By 1964, the oral polio vaccine (OPV), developed by Albert Sabin, had become the recommended vaccine. OPV allowed large populations to be immunized because it was easy to administer, and it provided "contact" immunization, which means that an unimmunized person who came in contact with a recently immunized child might become immune, too. The problem with OPV was that, in very rare cases, paralytic polio could develop either in immunized children or in those who came in contact with them.
Since 1979 (when wild polio was eliminated in the United States), the approximately 10 cases per year of polio seen in this country were traced to OPV.
heck wooping cough is on the rise.
Measles
from WHO
Measles remains a leading cause of death among young children, despite the availability of a safe and effective vaccine for the past 40 years. An estimated 345 000 people, the majority of them children, died from measles in 2005 (the latest year for which figures are available).
Measles is one of the most contagious diseases known. Almost all non-immune children contract measles if exposed to the virus. Measles is an acute viral illness caused by a virus in the paramyxovirus family. As a respiratory disease, measles virus normally grows in the cells that line the back of the throat and in the cells that line the lungs. Measles is a human disease with no known animal reservoir.
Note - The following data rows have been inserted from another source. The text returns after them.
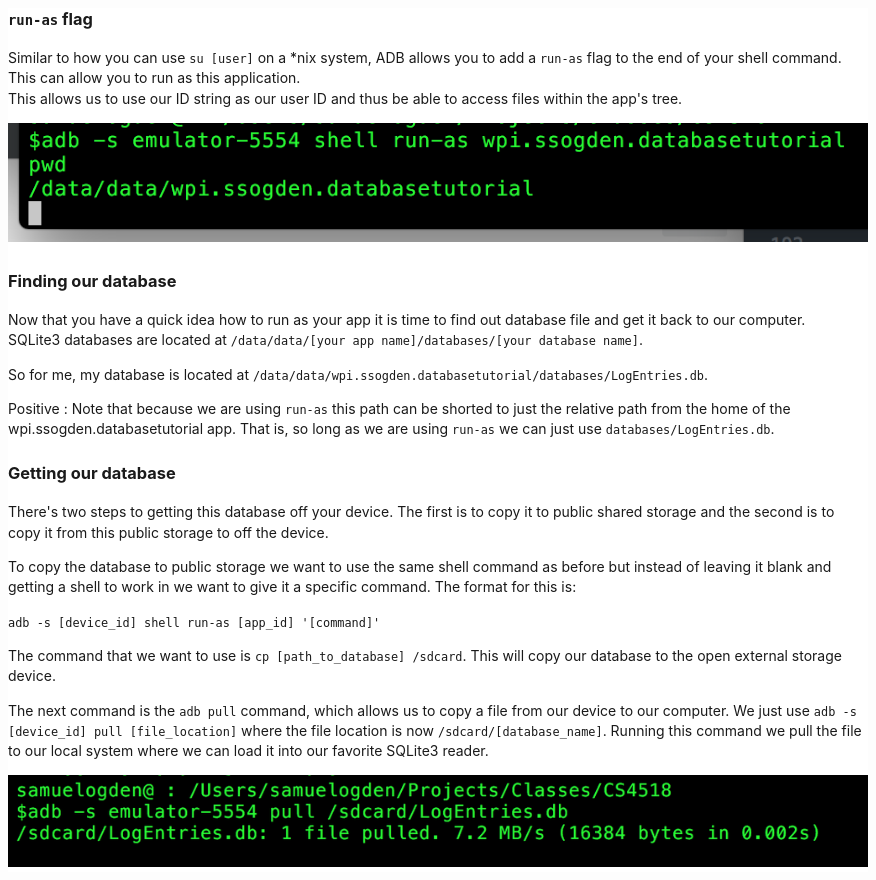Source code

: ### `run-as` flag
Similar to how you can use `su [user]` on a \*nix system, ADB allows you to add a `run-as` flag to the end of your shell command.  This can allow you to run as this application.  
This allows us to use our ID string as our user ID and thus be able to access files within the app's tree.

![Running as our app](imgs/Database/ADB.2.png)

### Finding our database

Now that you have a quick idea how to run as your app it is time to find out database file and get it back to our computer.  
SQLite3 databases are located at `/data/data/[your app name]/databases/[your database name]`.  

So for me, my database is located at `/data/data/wpi.ssogden.databasetutorial/databases/LogEntries.db`.

Positive
: Note that because we are using `run-as` this path can be shorted to just the relative path from the home of the wpi.ssogden.databasetutorial app.  That is, so long as we are using `run-as` we can just use `databases/LogEntries.db`.

### Getting our database

There's two steps to getting this database off your device.  The first is to copy it to public shared storage and the second is to copy it from this public storage to off the device.

To copy the database to public storage we want to use the same shell command as before but instead of leaving it blank and getting a shell to work in we want to give it a specific command.  The format for this is:
```
adb -s [device_id] shell run-as [app_id] '[command]'
```

The command that we want to use is `cp [path_to_database] /sdcard`.  This will copy our database to the open external storage device.  

The next command is the `adb pull` command, which allows us to copy a file from our device to our computer.  We just use `adb -s [device_id] pull [file_location]` where the file location is now `/sdcard/[database_name]`.
Running this command we pull the file to our local system where we can load it into our favorite SQLite3 reader.

![Pulling file to our computer](imgs/Database/ADB.3.png)
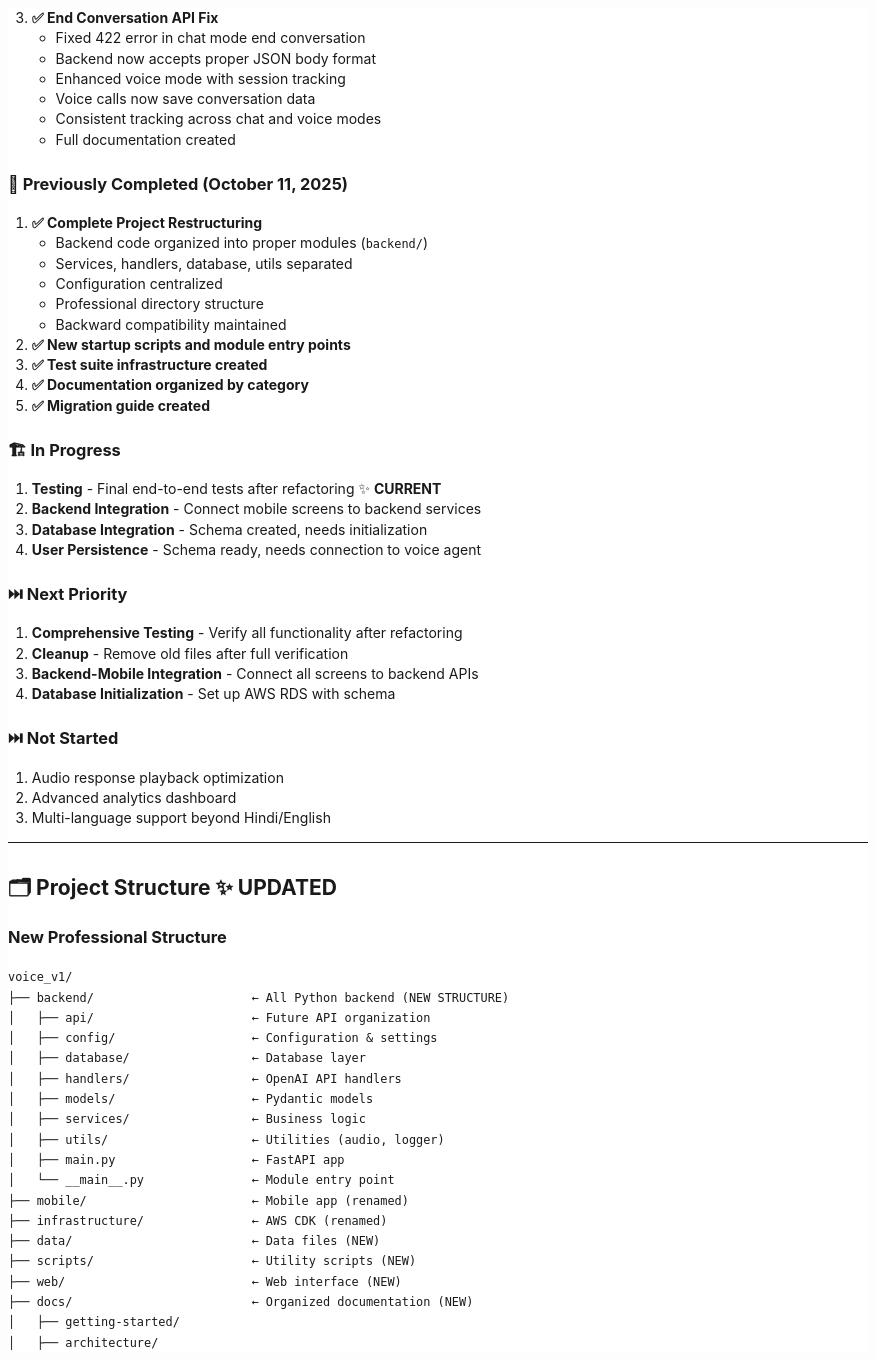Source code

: 3. **✅ End Conversation API Fix**
   - Fixed 422 error in chat mode end conversation
   - Backend now accepts proper JSON body format
   - Enhanced voice mode with session tracking
   - Voice calls now save conversation data
   - Consistent tracking across chat and voice modes
   - Full documentation created

### 🎉 **Previously Completed (October 11, 2025)**
1. **✅ Complete Project Restructuring**
   - Backend code organized into proper modules (`backend/`)
   - Services, handlers, database, utils separated
   - Configuration centralized
   - Professional directory structure
   - Backward compatibility maintained
2. **✅ New startup scripts and module entry points**
3. **✅ Test suite infrastructure created**
4. **✅ Documentation organized by category**
5. **✅ Migration guide created**

### 🏗️ **In Progress**
1. **Testing** - Final end-to-end tests after refactoring ✨ **CURRENT**
2. **Backend Integration** - Connect mobile screens to backend services
3. **Database Integration** - Schema created, needs initialization
4. **User Persistence** - Schema ready, needs connection to voice agent

### ⏭️ **Next Priority**
1. **Comprehensive Testing** - Verify all functionality after refactoring
2. **Cleanup** - Remove old files after full verification
3. **Backend-Mobile Integration** - Connect all screens to backend APIs
4. **Database Initialization** - Set up AWS RDS with schema

### ⏭️ **Not Started**
1. Audio response playback optimization
2. Advanced analytics dashboard
3. Multi-language support beyond Hindi/English

---

## 🗂️ Project Structure ✨ **UPDATED**

### **New Professional Structure**
```
voice_v1/
├── backend/                      ← All Python backend (NEW STRUCTURE)
│   ├── api/                      ← Future API organization
│   ├── config/                   ← Configuration & settings
│   ├── database/                 ← Database layer
│   ├── handlers/                 ← OpenAI API handlers
│   ├── models/                   ← Pydantic models
│   ├── services/                 ← Business logic
│   ├── utils/                    ← Utilities (audio, logger)
│   ├── main.py                   ← FastAPI app
│   └── __main__.py               ← Module entry point
├── mobile/                       ← Mobile app (renamed)
├── infrastructure/               ← AWS CDK (renamed)
├── data/                         ← Data files (NEW)
├── scripts/                      ← Utility scripts (NEW)
├── web/                          ← Web interface (NEW)
├── docs/                         ← Organized documentation (NEW)
│   ├── getting-started/
│   ├── architecture/
```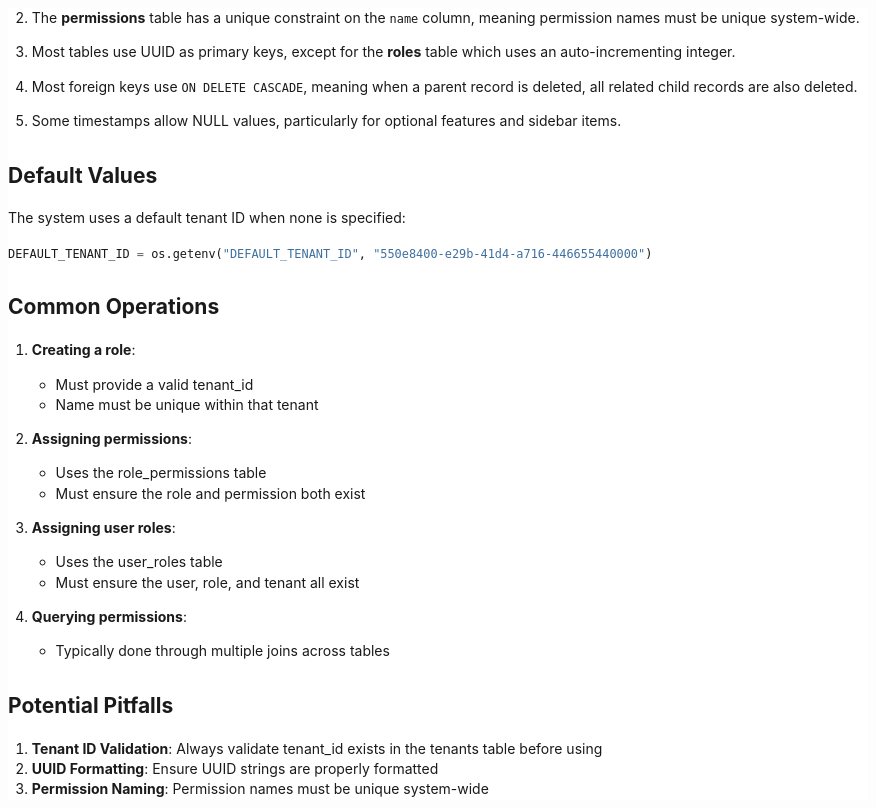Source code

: 2. The **permissions** table has a unique constraint on the `name` column, meaning permission names must be unique system-wide.

3. Most tables use UUID as primary keys, except for the **roles** table which uses an auto-incrementing integer.

4. Most foreign keys use `ON DELETE CASCADE`, meaning when a parent record is deleted, all related child records are also deleted.

5. Some timestamps allow NULL values, particularly for optional features and sidebar items.

## Default Values

The system uses a default tenant ID when none is specified:

```python
DEFAULT_TENANT_ID = os.getenv("DEFAULT_TENANT_ID", "550e8400-e29b-41d4-a716-446655440000")
```

## Common Operations

1. **Creating a role**:

   - Must provide a valid tenant_id
   - Name must be unique within that tenant

2. **Assigning permissions**:

   - Uses the role_permissions table
   - Must ensure the role and permission both exist

3. **Assigning user roles**:

   - Uses the user_roles table
   - Must ensure the user, role, and tenant all exist

4. **Querying permissions**:
   - Typically done through multiple joins across tables

## Potential Pitfalls

1. **Tenant ID Validation**: Always validate tenant_id exists in the tenants table before using
2. **UUID Formatting**: Ensure UUID strings are properly formatted
3. **Permission Naming**: Permission names must be unique system-wide
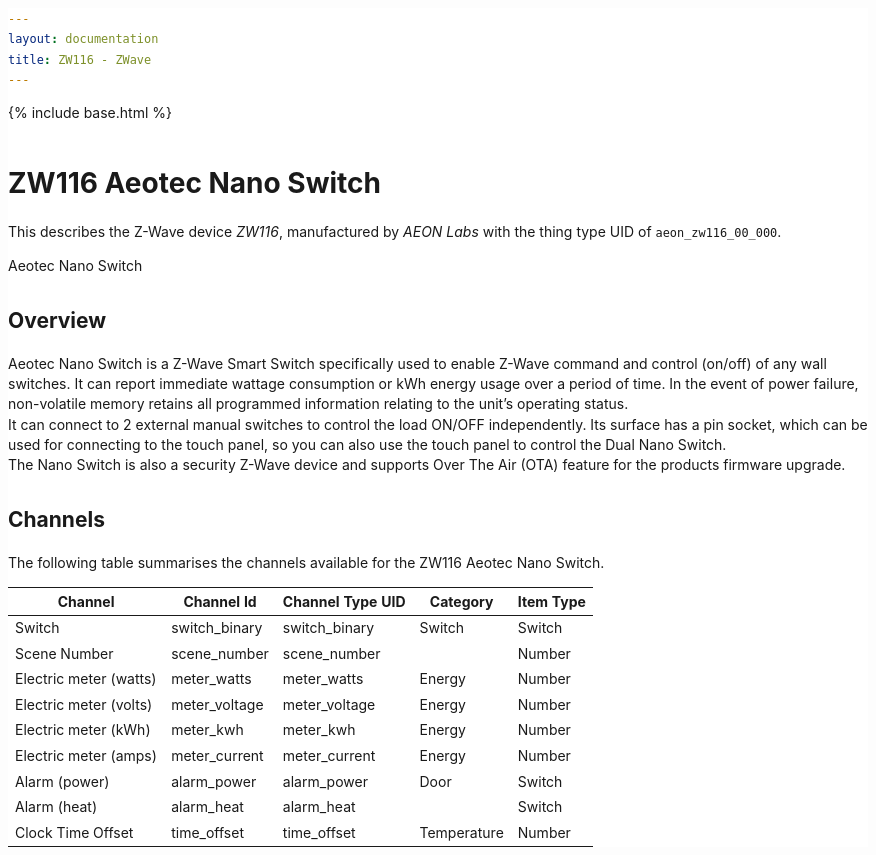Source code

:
```yaml
---
layout: documentation
title: ZW116 - ZWave
---
```


{% include base.html %}

# ZW116 Aeotec Nano Switch

This describes the Z-Wave device *ZW116*, manufactured by *AEON Labs* with the thing type UID of ```aeon_zw116_00_000```. 

Aeotec Nano Switch  


## Overview 

Aeotec Nano Switch is a Z-Wave Smart Switch specifically used to enable Z-Wave command and control (on/off) of any wall switches. It can report immediate wattage consumption or kWh energy usage over a period of time. In the event of power failure, non-volatile memory retains all programmed information relating to the unit’s operating status.  
It can connect to 2 external manual switches to control the load ON/OFF independently. Its surface has a pin socket, which can be used for connecting to the touch panel, so you can also use the touch panel to control the Dual Nano Switch.  
The Nano Switch is also a security Z-Wave device and supports Over The Air (OTA) feature for the products firmware upgrade.


## Channels
The following table summarises the channels available for the ZW116 Aeotec Nano Switch.

| Channel | Channel Id | Channel Type UID | Category | Item Type |
|---------|------------|------------------|----------|-----------|
| Switch | switch_binary | switch_binary | Switch | Switch |
| Scene Number | scene_number | scene_number |  | Number |
| Electric meter (watts) | meter_watts | meter_watts | Energy | Number |
| Electric meter (volts) | meter_voltage | meter_voltage | Energy | Number |
| Electric meter (kWh) | meter_kwh | meter_kwh | Energy | Number |
| Electric meter (amps) | meter_current | meter_current | Energy | Number |
| Alarm (power) | alarm_power | alarm_power | Door | Switch |
| Alarm (heat) | alarm_heat | alarm_heat |  | Switch |
| Clock Time Offset | time_offset | time_offset | Temperature | Number |

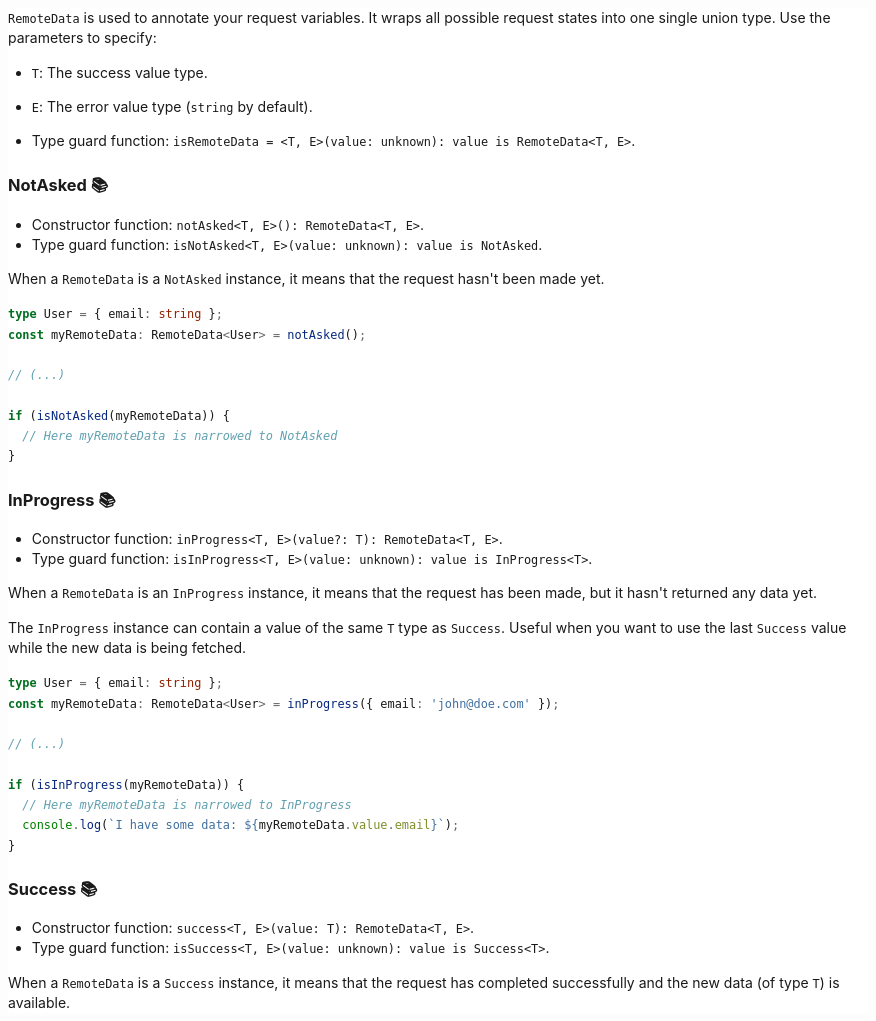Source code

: `RemoteData` is used to annotate your request variables. It wraps all possible request states into one single union type. Use the parameters to specify:

- `T`: The success value type.
- `E`: The error value type (`string` by default).

- Type guard function: `isRemoteData = <T, E>(value: unknown): value is RemoteData<T, E>`.

### NotAsked 📚

- Constructor function: `notAsked<T, E>(): RemoteData<T, E>`.
- Type guard function: `isNotAsked<T, E>(value: unknown): value is NotAsked`.

When a `RemoteData` is a `NotAsked` instance, it means that the request hasn't been made yet.

```ts
type User = { email: string };
const myRemoteData: RemoteData<User> = notAsked();

// (...)

if (isNotAsked(myRemoteData)) {
  // Here myRemoteData is narrowed to NotAsked
}
```

### InProgress 📚

- Constructor function: `inProgress<T, E>(value?: T): RemoteData<T, E>`.
- Type guard function: `isInProgress<T, E>(value: unknown): value is InProgress<T>`.

When a `RemoteData` is an `InProgress` instance, it means that the request has been made, but it hasn't returned any data yet.

The `InProgress` instance can contain a value of the same `T` type as `Success`. Useful when you want to use the last `Success` value while the new data is being fetched.

```ts
type User = { email: string };
const myRemoteData: RemoteData<User> = inProgress({ email: 'john@doe.com' });

// (...)

if (isInProgress(myRemoteData)) {
  // Here myRemoteData is narrowed to InProgress
  console.log(`I have some data: ${myRemoteData.value.email}`);
}
```

### Success 📚

- Constructor function: `success<T, E>(value: T): RemoteData<T, E>`.
- Type guard function: `isSuccess<T, E>(value: unknown): value is Success<T>`.

When a `RemoteData` is a `Success` instance, it means that the request has completed successfully and the new data (of type `T`) is available.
Vaccination has had a major impact on measles deaths. From 2000 to 2005, more than 360 million children globally received measles vaccine through supplementary immunization activities. Moreover, improvements have been made in routine immunization over this period. These accelerated activities have resulted in a significant reduction in estimated global measles deaths. Overall, global measles mortality decreased by 60% between 1999 and 2005. The largest gains occurred in Africa where measles cases and deaths decreased by nearly 75%.
( and because most are so out of date for small pox vaccinations here , if one were to introduce it back we'd be in serious trouble. yes the virus still exists.)